◆ **REQUIREMENT**:
Answer these questions using the article on the travel ban:
(a) From how many southern African countries did the ban restrict travel?
(b) Which program at the school does Baral direct?
(c) How long is the grace period Baral mentions before a border ban takes effect?

◆ **GIVEN TEXT**:
-- -- --
President Biden’s decision late last week to ban travel from eight southern African countries is unlikely to curb the spread of the Omicron coronavirus variant, an epidemiologist warns, and could even be counterproductive.
“While it feels attractive to do a travel ban because it shows action and power and protecting our borders, it actually doesn’t really have a lot of public health impact,” Dr. Stefan Baral, an associate professor in the Department of Epidemiology at Johns Hopkins Bloomberg School of Public Health, told Yahoo News.
Baral, who is also the director of the school’s Key Populations Program, travels regularly to South Africa for research where he focuses on the distribution and control of diseases in a human rights context. And he said that people rushing to travel in advance of a ban could lead to superspreader events at airports.
“One of the things that happens [with border bans] is that people rush to the airport … when they have that 48-hour grace period,” he said, noting similar rushes last year due to border closures.
“Those are superspreading events that caused a significant amount of seeding across the United States because people hurried back. You also don’t create an environment where people want to report their symptoms because they don’t really even know what happens to them if they report that they’re not feeling well.”
-- -- --
◆ **LISTED ENTRIES**:

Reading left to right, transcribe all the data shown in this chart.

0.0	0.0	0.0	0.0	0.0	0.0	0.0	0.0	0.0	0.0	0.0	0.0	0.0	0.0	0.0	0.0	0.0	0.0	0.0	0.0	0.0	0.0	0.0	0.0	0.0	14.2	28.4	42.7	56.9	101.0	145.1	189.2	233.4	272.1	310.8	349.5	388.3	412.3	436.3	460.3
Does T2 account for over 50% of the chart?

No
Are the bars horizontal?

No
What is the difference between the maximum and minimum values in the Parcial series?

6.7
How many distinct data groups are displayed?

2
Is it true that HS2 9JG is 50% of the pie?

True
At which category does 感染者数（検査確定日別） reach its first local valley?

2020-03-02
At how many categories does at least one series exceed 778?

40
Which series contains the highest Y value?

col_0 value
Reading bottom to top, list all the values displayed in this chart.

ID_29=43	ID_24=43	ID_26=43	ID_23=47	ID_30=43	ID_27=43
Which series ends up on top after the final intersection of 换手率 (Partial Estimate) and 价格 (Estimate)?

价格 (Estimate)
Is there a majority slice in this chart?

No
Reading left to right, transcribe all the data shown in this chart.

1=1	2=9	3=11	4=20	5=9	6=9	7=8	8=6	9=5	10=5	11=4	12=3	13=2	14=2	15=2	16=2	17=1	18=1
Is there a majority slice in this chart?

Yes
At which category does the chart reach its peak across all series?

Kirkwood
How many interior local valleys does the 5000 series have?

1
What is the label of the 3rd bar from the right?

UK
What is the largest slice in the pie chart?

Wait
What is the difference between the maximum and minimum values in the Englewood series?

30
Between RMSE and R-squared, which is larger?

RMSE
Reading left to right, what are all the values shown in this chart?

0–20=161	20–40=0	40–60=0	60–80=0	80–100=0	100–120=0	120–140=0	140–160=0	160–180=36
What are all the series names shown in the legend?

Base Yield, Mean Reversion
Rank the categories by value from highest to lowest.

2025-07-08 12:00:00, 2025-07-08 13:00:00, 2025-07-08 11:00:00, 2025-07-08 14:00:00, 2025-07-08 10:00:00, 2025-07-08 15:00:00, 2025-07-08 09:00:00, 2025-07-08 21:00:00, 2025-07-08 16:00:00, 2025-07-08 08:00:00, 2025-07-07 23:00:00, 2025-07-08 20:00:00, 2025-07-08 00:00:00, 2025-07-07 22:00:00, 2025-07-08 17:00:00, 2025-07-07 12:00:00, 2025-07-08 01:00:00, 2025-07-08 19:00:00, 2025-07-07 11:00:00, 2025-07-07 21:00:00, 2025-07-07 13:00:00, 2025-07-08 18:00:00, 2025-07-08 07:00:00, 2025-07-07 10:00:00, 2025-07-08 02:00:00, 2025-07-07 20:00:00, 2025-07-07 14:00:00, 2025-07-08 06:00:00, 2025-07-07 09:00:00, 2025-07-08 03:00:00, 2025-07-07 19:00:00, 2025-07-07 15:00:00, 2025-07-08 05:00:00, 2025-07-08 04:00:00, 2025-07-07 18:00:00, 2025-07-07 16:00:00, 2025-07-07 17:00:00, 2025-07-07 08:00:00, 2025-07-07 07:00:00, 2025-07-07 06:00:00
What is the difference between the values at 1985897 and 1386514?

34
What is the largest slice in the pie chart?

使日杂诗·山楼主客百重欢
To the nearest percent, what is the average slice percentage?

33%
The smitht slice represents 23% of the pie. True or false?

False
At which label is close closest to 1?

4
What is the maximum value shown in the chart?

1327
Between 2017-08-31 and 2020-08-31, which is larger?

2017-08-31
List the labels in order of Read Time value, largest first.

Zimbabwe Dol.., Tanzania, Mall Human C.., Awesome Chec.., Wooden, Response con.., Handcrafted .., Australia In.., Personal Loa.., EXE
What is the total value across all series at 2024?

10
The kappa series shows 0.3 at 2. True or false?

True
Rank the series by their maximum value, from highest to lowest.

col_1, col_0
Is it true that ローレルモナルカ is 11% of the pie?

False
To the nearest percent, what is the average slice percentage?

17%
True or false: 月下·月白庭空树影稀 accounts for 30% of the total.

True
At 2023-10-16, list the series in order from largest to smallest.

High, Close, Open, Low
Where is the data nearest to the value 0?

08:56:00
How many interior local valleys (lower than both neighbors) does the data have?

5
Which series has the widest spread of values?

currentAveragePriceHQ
-- -- --
◆ **RESULT OF THE EXERCISE**:
(a) Eight
(b) The Key Populations Program
(c) 48 hours